La troisième partie, en quatre chapitres, aborde la question de l’éthique, de l’enseignement et de l’écodécision. En regardant les enjeux liés aux ressources naturelles, les auteurs mettent en exergue l’omniprésente interdépendance des considérations écologiques et humaines : le rôle de la science, des valeurs et de la participation citoyenne dans la genèse et la résolution des controverses environnementales ; l’importance de s’ouvrir à l’autre pour mieux comprendre l’insertion des projets dans l’espace et le temps vécus des communautés ; et, enfin, le fait que l’écodécision se prend sur la base de principes éthiques. Tout cela rend d’autant plus importante la formation des futurs professionnels qui proviennent d’horizons disciplinaires variés. Ces derniers sont invités à construire leur apprentissage personnel à partir de leur propre expérience et de leurs ambitions, ainsi que leur apprentissage collectif par l’ouverture à l’autre et à ses réalités quotidiennes, fussent-elles sociales, culturelles, disciplinaires ou autres.
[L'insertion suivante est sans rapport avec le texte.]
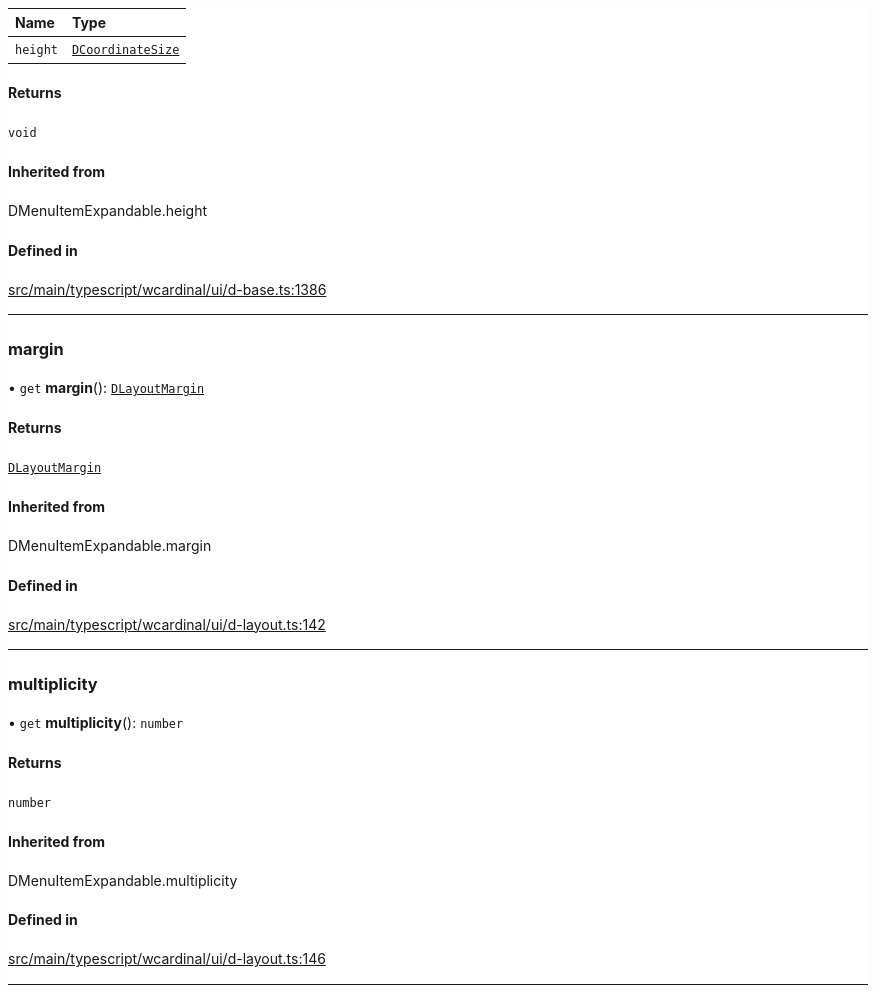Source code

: | Name | Type |
| :------ | :------ |
| `height` | [`DCoordinateSize`](../index.md#dcoordinatesize) |

#### Returns

`void`

#### Inherited from

DMenuItemExpandable.height

#### Defined in

[src/main/typescript/wcardinal/ui/d-base.ts:1386](https://github.com/winter-cardinal/winter-cardinal-ui/blob/v0.407.0/src/main/typescript/wcardinal/ui/d-base.ts#L1386)

___

### margin

• `get` **margin**(): [`DLayoutMargin`](../interfaces/DLayoutMargin.md)

#### Returns

[`DLayoutMargin`](../interfaces/DLayoutMargin.md)

#### Inherited from

DMenuItemExpandable.margin

#### Defined in

[src/main/typescript/wcardinal/ui/d-layout.ts:142](https://github.com/winter-cardinal/winter-cardinal-ui/blob/v0.407.0/src/main/typescript/wcardinal/ui/d-layout.ts#L142)

___

### multiplicity

• `get` **multiplicity**(): `number`

#### Returns

`number`

#### Inherited from

DMenuItemExpandable.multiplicity

#### Defined in

[src/main/typescript/wcardinal/ui/d-layout.ts:146](https://github.com/winter-cardinal/winter-cardinal-ui/blob/v0.407.0/src/main/typescript/wcardinal/ui/d-layout.ts#L146)

___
Cet ouvrage collectif, parsemé de témoignages bien sentis de personnes proches de Pierre Dansereau, m’apparaît une contribution originale. Il rend un vibrant hommage à une figure de proue de l’écologie au Québec et ailleurs dans le monde. Malgré quelques redondances entre les chapitres et un niveau d’approfondissement et de réflexion variable selon les thèmes abordés, ce livre atteint l’objectif visé. Il ouvre la réflexion sur la contribution des sciences de l’environnement à l’analyse et à la résolution des problèmes complexes émergeant des rapports entre la société humaine et son milieu. À l’instar de Dansereau, les auteurs plaident en faveur du décloisonnement des disciplines ainsi que de la prise en compte des multiples perspectives pour aborder les problèmes et entrevoir leur résolution harmonieuse.

Je terminerai sur une phrase de son ami Jean-Guy Vaillancourt, à la mémoire de qui est dédié ce livre. En 1999, ce réputé sociologue de la paix, des religions et de l’environnement publia un court texte sur Pierre Dansereau dans la revue Sociologie et sociétés qu’il conclut sur ces mots : « Il nous apparaît aujourd’hui comme le précurseur d’un nouvel humanisme pour le troisième millénaire, un humanisme ancré à la fois dans l’écologie et dans l’écologisme, une science et une éthique qu’il a grandement contribué à bâtir. Il a fourni une contribution insigne au renouvellement de la science et de la société depuis plus de 60 ans. Il est une de ces grandes figures d’éducateurs et de chercheurs qui ont changé le cours de notre histoire, et qui ne cesseront jamais de nous inspirer » (Vaillancourt, 1999 : 193).